CuriositàColumbo • 4/05/11 11:16 Pulizia ai piani - 1097 interventi
La partita che si vede nel televisore della Pizzeria del piccolo paesino dove Piero Mansani (Edoardo Gabbriellini) svolge il servizio militare è Sampdoria-Napoli del 9 gennaio 1994, 18° giornata di serie A della stagione 93/94, terminata 4-1. Nella immagini vediamo l'esultanza per il 100° gol di serie A di Roberto Mancini.
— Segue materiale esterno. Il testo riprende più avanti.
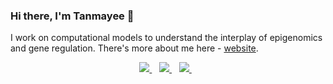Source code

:### Hi there, I'm Tanmayee 👋 

I work on computational models to understand the interplay of epigenomics and gene regulation. There's more about me here - [website](https://ntanmayee.github.io/).

<p align='center'>
  
  <a href="https://scholar.google.com/citations?user=1j8wLtMAAAAJ&hl=en">
    <img src="https://img.shields.io/badge/Google_Scholar-4285F4?style=for-the-badge&logo=google-scholar&logoColor=white" />        
  </a>&nbsp;&nbsp;
  
  <a href="https://www.linkedin.com/in/tanmayeenarendra/">
    <img src="https://img.shields.io/badge/linkedin-%230077B5.svg?&style=for-the-badge&logo=linkedin&logoColor=white" />
  </a>&nbsp;&nbsp;
  
  <a href="https://orcid.org/0000-0002-6371-1964">
    <img src="https://img.shields.io/badge/orcid-A6CE39?style=for-the-badge&logo=orcid&logoColor=white" />
  </a>&nbsp;&nbsp;
  
</p>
Grazie a Fedemelis per il fotogramma.
Chi ha visto ieri sera la seconda puntata di Stracult con lo specialone di mezz'ora dedicato al film "Ovosodo! di Virzì?
Madonna rivedere Gabriellini che era un pischellino nel '97 ora rivederlo con barba folta in stile uomo di neanderthal!!
E Marco Cocci che abbandonati i capelli rasta del giovinotto che era e vederlo con un aria cosi seria che riparla di quel periodo fa una certa impressione:)) peccato che non hanno intervistato Regina Orioli che mi era molto piaciuta nel film.... sopratutto dal punto di vista fisico!
Proprio qualche settimana fa lo hanno mandato in onda su R4, e io a giorni comincerò a postare le location avendo il film che mi è sempre piaciuto tantissimo!
Come detto nel film, la partita che legherà la prima visione di pube femminile da parte del piccolo Piero Mansani (Edoardo Gabbriellini) nei suoi ricordi è Italia-Germania dell'11 luglio 1982, finale del mondialie di Spagna 82, terminata 3-1.
I festeggiamenti della partita di calcio che il fratello di Piero guarda in televisione, mentre lui è in bagno, sono della finale di ritorno di Coppa Italia Serie C '86/'87, vinta dalla squadra livornese.
L'incontro è Livorno - Campania Puteolana terminato 3-0 del 20 giugno 1987.
HomevideoRocchiola • 13/08/20 20:16 Call center Davinotti - 1278 interventi
Per la visione in home-video bisogna accontentarsi del vecchio DVD della Cecchi Gori, che dopo anni di ristampe è pure finito fuori catalogo acquisendo un certo valore di mercato. Comunque si tratta di un prodotto discreto ma sicuramente migliorabile sopratutto sotto il profilo della definizione delle immagini.